My research is predominantly in political psychology and misperceptions of scary things. My PhD focussed on terrorism –The Rationality-Irrationality Nexus in Post-9/11 Framing of Terrorism in Australia – spanning political rhetoric, media discourse, and the causes and consequences of major differences between lay and expert understandings of terrorist violence. The experimental chapter of my thesis became Counterterrorism, Counterframing, and Perceptions of Terrorist (Ir)rationality. My experimental and survey research on shark bite incidents demonstrates that perceptions of intent mediate the effects of fear on support for policies that kill sharks – Shark Bites and Shark Conservation. Forthcoming research ranges from experimental research into gender and ethnic bias; accidental race priming in research employing quota sampling; reporting and misreporting of public opinion polls; and emotional responses to territorial threat cues. 

I am a Postdoctoral Research Associate at the Harvard/Sydney Electoral Integrity Project, led by Pippa Norris, and the Program Manager of the Perceptions of Electoral Integrity expert survey.
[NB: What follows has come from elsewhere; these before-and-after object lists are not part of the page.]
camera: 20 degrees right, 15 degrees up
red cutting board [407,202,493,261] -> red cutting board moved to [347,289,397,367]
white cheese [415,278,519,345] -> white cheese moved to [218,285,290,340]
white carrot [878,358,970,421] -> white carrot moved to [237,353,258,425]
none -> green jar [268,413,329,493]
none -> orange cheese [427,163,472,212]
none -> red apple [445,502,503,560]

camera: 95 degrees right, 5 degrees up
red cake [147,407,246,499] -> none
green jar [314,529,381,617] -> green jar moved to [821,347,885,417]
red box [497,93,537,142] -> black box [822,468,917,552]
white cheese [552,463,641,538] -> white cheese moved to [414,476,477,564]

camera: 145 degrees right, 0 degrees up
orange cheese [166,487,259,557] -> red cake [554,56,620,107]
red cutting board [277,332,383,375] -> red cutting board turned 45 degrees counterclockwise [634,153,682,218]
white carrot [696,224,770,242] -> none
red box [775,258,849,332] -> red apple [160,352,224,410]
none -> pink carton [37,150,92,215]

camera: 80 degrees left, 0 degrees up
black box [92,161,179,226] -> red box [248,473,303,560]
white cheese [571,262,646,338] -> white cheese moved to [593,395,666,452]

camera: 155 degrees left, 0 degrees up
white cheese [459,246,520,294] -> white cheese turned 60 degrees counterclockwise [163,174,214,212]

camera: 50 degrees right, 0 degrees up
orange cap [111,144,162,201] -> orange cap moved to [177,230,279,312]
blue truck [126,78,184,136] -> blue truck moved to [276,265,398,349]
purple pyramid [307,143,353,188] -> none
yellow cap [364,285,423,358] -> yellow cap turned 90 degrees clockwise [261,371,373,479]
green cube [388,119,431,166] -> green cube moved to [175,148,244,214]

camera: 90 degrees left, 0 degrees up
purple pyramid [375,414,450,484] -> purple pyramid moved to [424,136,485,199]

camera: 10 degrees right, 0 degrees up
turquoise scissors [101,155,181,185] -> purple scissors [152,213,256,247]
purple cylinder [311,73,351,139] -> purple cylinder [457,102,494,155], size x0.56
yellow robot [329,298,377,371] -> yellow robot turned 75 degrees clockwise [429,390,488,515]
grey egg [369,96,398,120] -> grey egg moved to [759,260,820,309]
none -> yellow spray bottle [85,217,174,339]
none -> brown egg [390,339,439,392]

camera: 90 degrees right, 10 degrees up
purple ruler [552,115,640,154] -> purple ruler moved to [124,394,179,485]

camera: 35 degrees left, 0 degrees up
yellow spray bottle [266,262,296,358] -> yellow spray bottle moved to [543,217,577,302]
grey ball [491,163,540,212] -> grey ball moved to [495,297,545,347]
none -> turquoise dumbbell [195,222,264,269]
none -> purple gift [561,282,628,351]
Recent outputs include: The Year in Elections 2017 Mid-Year Update; the release of the PEI 5.5 expert-level, election-level, and country-level datasets; and an article in The Conversation about the challenges of balancing the tradeoffs between security and inclusion in voter registration. 

Teaching, Semester 2, 2017:
Sessional lecturer - GOVT6119, International Security (Postgraduate).

Beyond academia, I work as a commercial and political consultant, specialising in online messaging and counterframing experiments; play too much online chess; and tweet @ThomasBWynter.